**Try it**
Copy the following lines exactly as they appear, leaving out the picture.
---
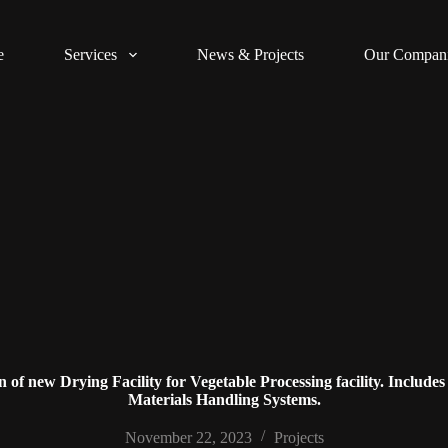
e
Services
News & Projects
Our Compan
f new Drying Facility for Vegetable Processing facility. Includes
Materials Handling Systems.
November 22, 2023
Projects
---
**Exercise response**
e
Services
News & Projects
Our Compan
f new Drying Facility for Vegetable Processing facility. Includes
Materials Handling Systems.
November 22, 2023
Projects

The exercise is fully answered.